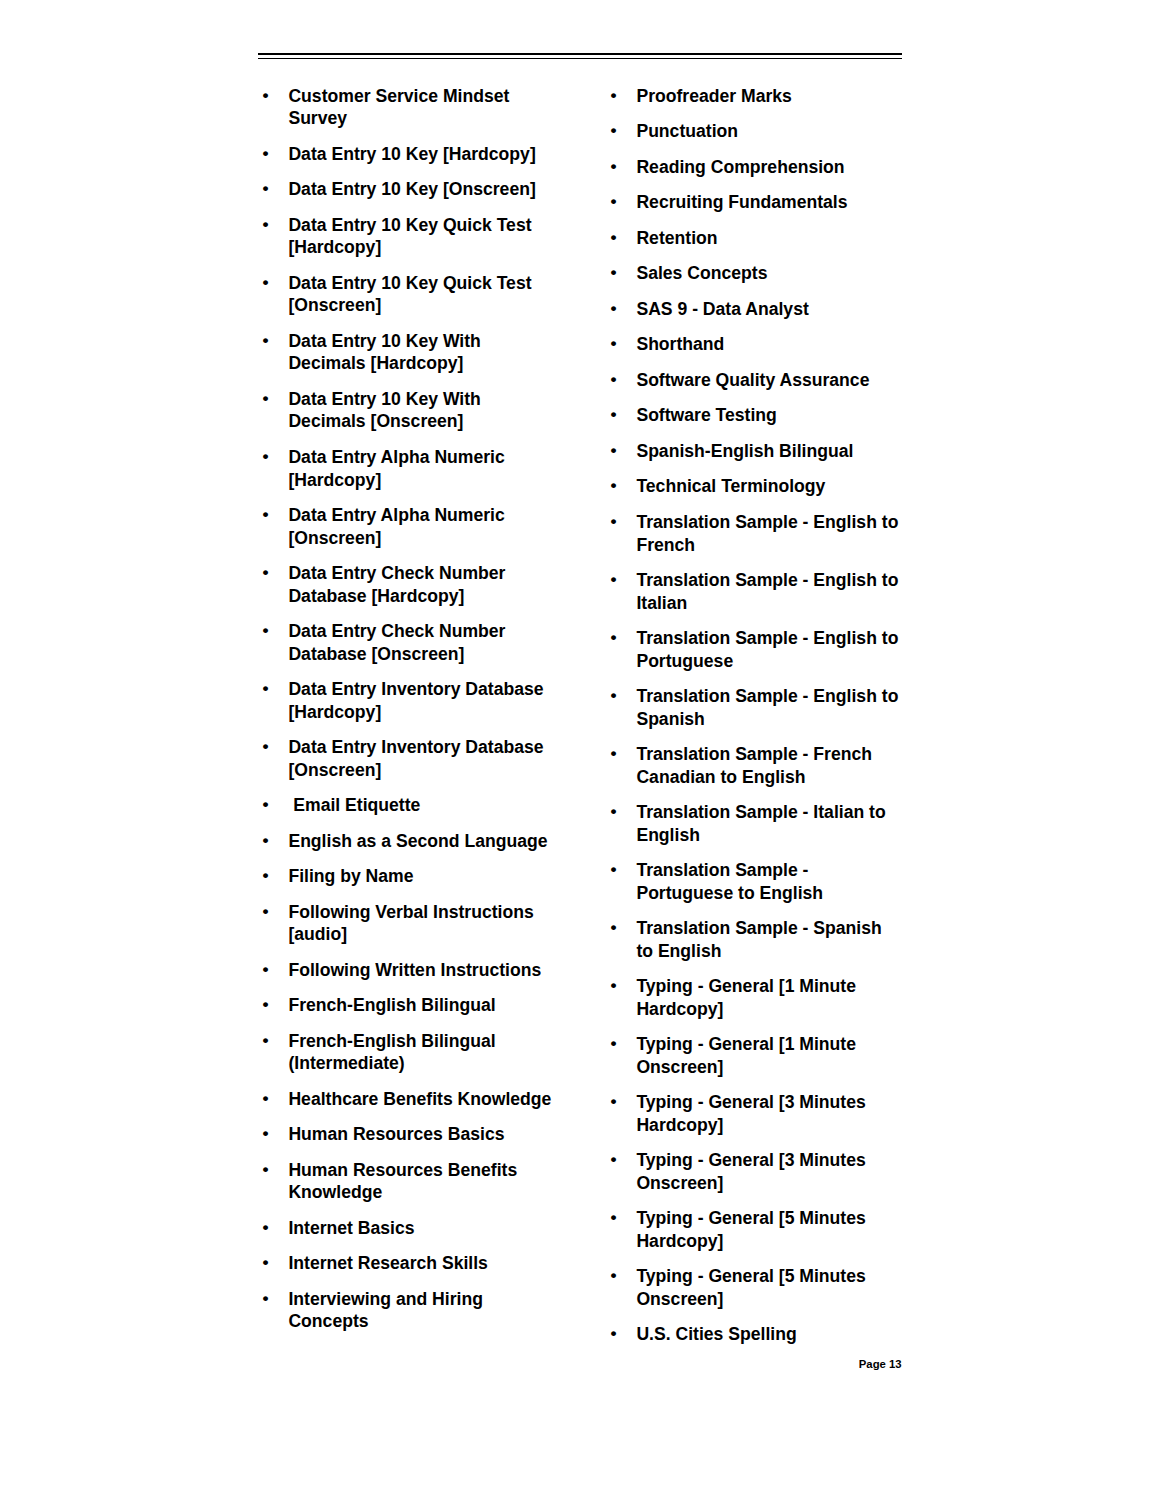Customer Service Mindset Survey
Data Entry 10 Key [Hardcopy]
Data Entry 10 Key [Onscreen]
Data Entry 10 Key Quick Test [Hardcopy]
Data Entry 10 Key Quick Test [Onscreen]
Data Entry 10 Key With Decimals [Hardcopy]
Data Entry 10 Key With Decimals [Onscreen]
Data Entry Alpha Numeric [Hardcopy]
Data Entry Alpha Numeric [Onscreen]
Data Entry Check Number Database [Hardcopy]
Data Entry Check Number Database [Onscreen]
Data Entry Inventory Database [Hardcopy]
Data Entry Inventory Database [Onscreen]
Email Etiquette
English as a Second Language
Filing by Name
Following Verbal Instructions [audio]
Following Written Instructions
French-English Bilingual
French-English Bilingual (Intermediate)
Healthcare Benefits Knowledge
Human Resources Basics
Human Resources Benefits Knowledge
Internet Basics
Internet Research Skills
Interviewing and Hiring Concepts
Proofreader Marks
Punctuation
Reading Comprehension
Recruiting Fundamentals
Retention
Sales Concepts
SAS 9 - Data Analyst
Shorthand
Software Quality Assurance
Software Testing
Spanish-English Bilingual
Technical Terminology
Translation Sample - English to French
Translation Sample - English to Italian
Translation Sample - English to Portuguese
Translation Sample - English to Spanish
Translation Sample - French Canadian to English
Translation Sample - Italian to English
Translation Sample - Portuguese to English
Translation Sample - Spanish to English
Typing - General [1 Minute Hardcopy]
Typing - General [1 Minute Onscreen]
Typing - General [3 Minutes Hardcopy]
Typing - General [3 Minutes Onscreen]
Typing - General [5 Minutes Hardcopy]
Typing - General [5 Minutes Onscreen]
U.S. Cities Spelling
Page 13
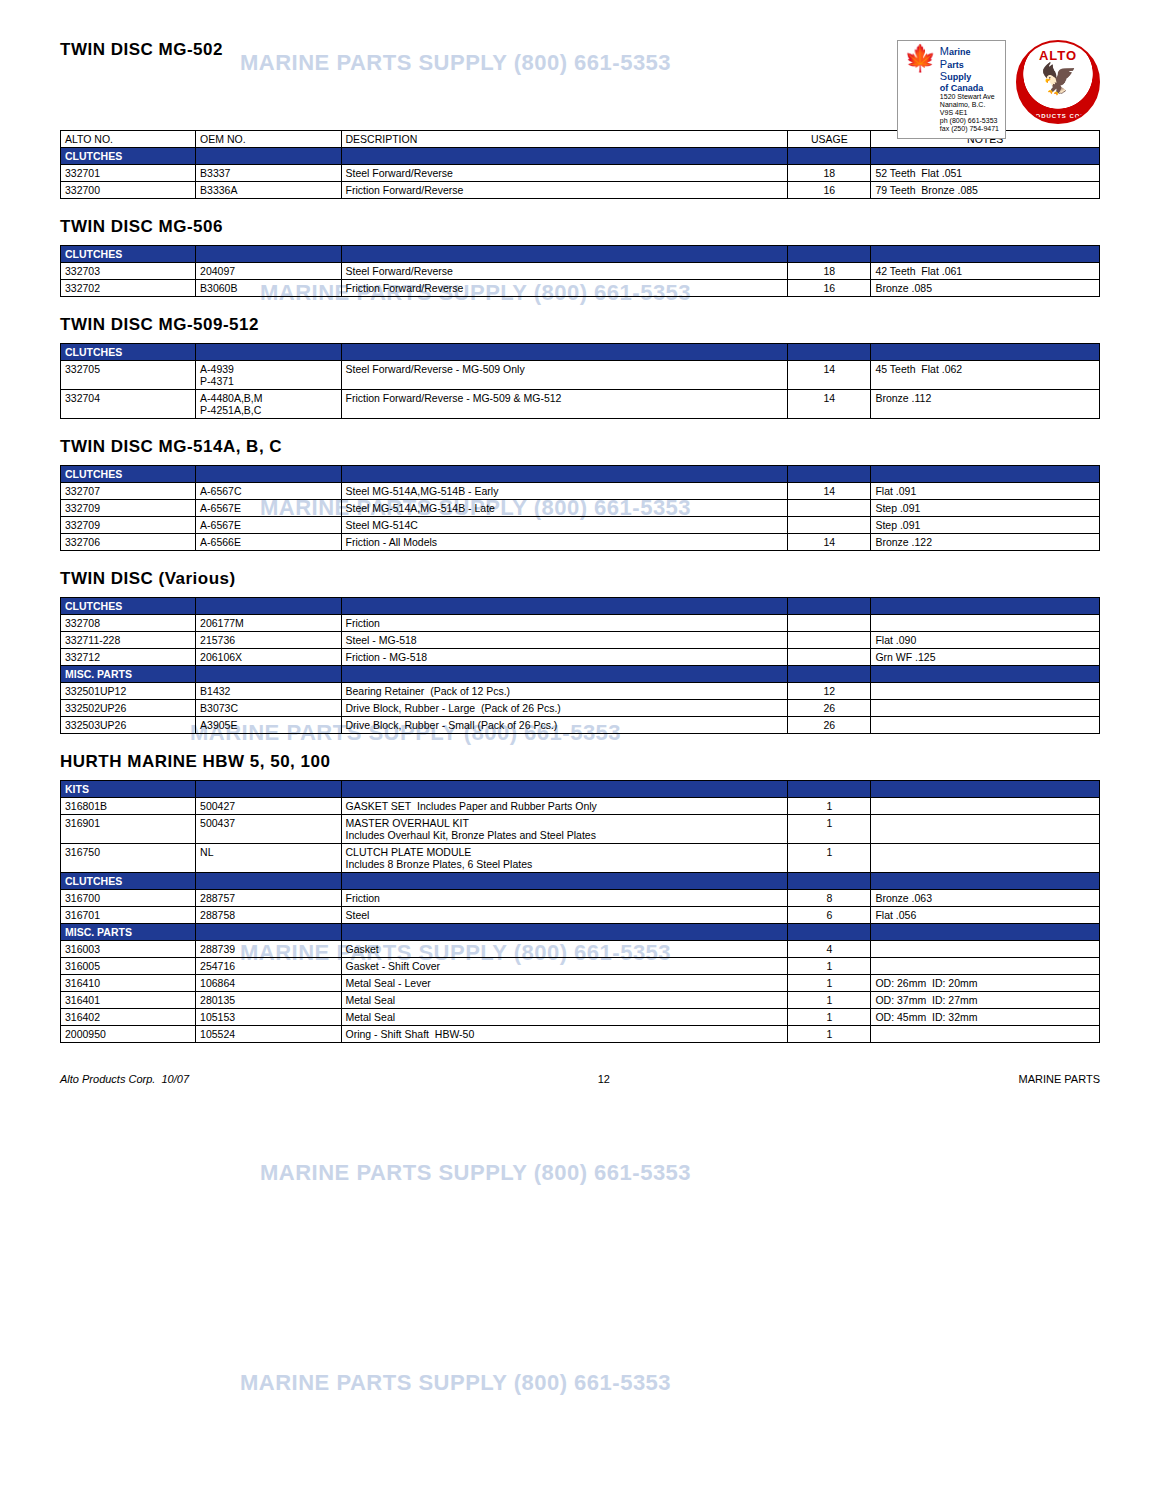MARINE PARTS SUPPLY (800) 661-5353
MARINE PARTS SUPPLY (800) 661-5353
MARINE PARTS SUPPLY (800) 661-5353
MARINE PARTS SUPPLY (800) 661-5353
MARINE PARTS SUPPLY (800) 661-5353
MARINE PARTS SUPPLY (800) 661-5353
MARINE PARTS SUPPLY (800) 661-5353
🍁
Marine
Parts
Supply
of Canada
1520 Stewart Ave
Nanaimo, B.C.
V9S 4E1
ph (800) 661-5353
fax (250) 754-9471
ALTO
🦅
PRODUCTS CORP
TWIN DISC MG-502
| ALTO NO. | OEM NO. | DESCRIPTION | USAGE | NOTES |
| --- | --- | --- | --- | --- |
| CLUTCHES | | | | |
| 332701 | B3337 | Steel Forward/Reverse | 18 | 52 Teeth Flat .051 |
| 332700 | B3336A | Friction Forward/Reverse | 16 | 79 Teeth Bronze .085 |
TWIN DISC MG-506
| CLUTCHES | | | | |
| 332703 | 204097 | Steel Forward/Reverse | 18 | 42 Teeth Flat .061 |
| 332702 | B3060B | Friction Forward/Reverse | 16 | Bronze .085 |
TWIN DISC MG-509-512
| CLUTCHES | | | | |
| 332705 | A-4939 P-4371 | Steel Forward/Reverse - MG-509 Only | 14 | 45 Teeth Flat .062 |
| 332704 | A-4480A,B,M P-4251A,B,C | Friction Forward/Reverse - MG-509 & MG-512 | 14 | Bronze .112 |
TWIN DISC MG-514A, B, C
| CLUTCHES | | | | |
| 332707 | A-6567C | Steel MG-514A,MG-514B - Early | 14 | Flat .091 |
| 332709 | A-6567E | Steel MG-514A,MG-514B - Late | | Step .091 |
| 332709 | A-6567E | Steel MG-514C | | Step .091 |
| 332706 | A-6566E | Friction - All Models | 14 | Bronze .122 |
TWIN DISC (Various)
| CLUTCHES | | | | |
| 332708 | 206177M | Friction | | |
| 332711-228 | 215736 | Steel - MG-518 | | Flat .090 |
| 332712 | 206106X | Friction - MG-518 | | Grn WF .125 |
| MISC. PARTS | | | | |
| 332501UP12 | B1432 | Bearing Retainer (Pack of 12 Pcs.) | 12 | |
| 332502UP26 | B3073C | Drive Block, Rubber - Large (Pack of 26 Pcs.) | 26 | |
| 332503UP26 | A3905E | Drive Block, Rubber - Small (Pack of 26 Pcs.) | 26 | |
HURTH MARINE HBW 5, 50, 100
| KITS | | | | |
| 316801B | 500427 | GASKET SET Includes Paper and Rubber Parts Only | 1 | |
| 316901 | 500437 | MASTER OVERHAUL KIT Includes Overhaul Kit, Bronze Plates and Steel Plates | 1 | |
| 316750 | NL | CLUTCH PLATE MODULE Includes 8 Bronze Plates, 6 Steel Plates | 1 | |
| CLUTCHES | | | | |
| 316700 | 288757 | Friction | 8 | Bronze .063 |
| 316701 | 288758 | Steel | 6 | Flat .056 |
| MISC. PARTS | | | | |
| 316003 | 288739 | Gasket | 4 | |
| 316005 | 254716 | Gasket - Shift Cover | 1 | |
| 316410 | 106864 | Metal Seal - Lever | 1 | OD: 26mm ID: 20mm |
| 316401 | 280135 | Metal Seal | 1 | OD: 37mm ID: 27mm |
| 316402 | 105153 | Metal Seal | 1 | OD: 45mm ID: 32mm |
| 2000950 | 105524 | Oring - Shift Shaft HBW-50 | 1 | |
Alto Products Corp. 10/07
12
MARINE PARTS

◆ ◆ ◆ ◆

● How to complete this task:
Please output the lines of the listing above that fall in the stretch from the one with "Human Resources Basics" through the one with "Translation Sample - English to Spanish", exactly and only those.

● Response area:
Human Resources Basics
Human Resources Benefits Knowledge
Internet Basics
Internet Research Skills
Interviewing and Hiring Concepts
Proofreader Marks
Punctuation
Reading Comprehension
Recruiting Fundamentals
Retention
Sales Concepts
SAS 9 - Data Analyst
Shorthand
Software Quality Assurance
Software Testing
Spanish-English Bilingual
Technical Terminology
Translation Sample - English to French
Translation Sample - English to Italian
Translation Sample - English to Portuguese
Translation Sample - English to Spanish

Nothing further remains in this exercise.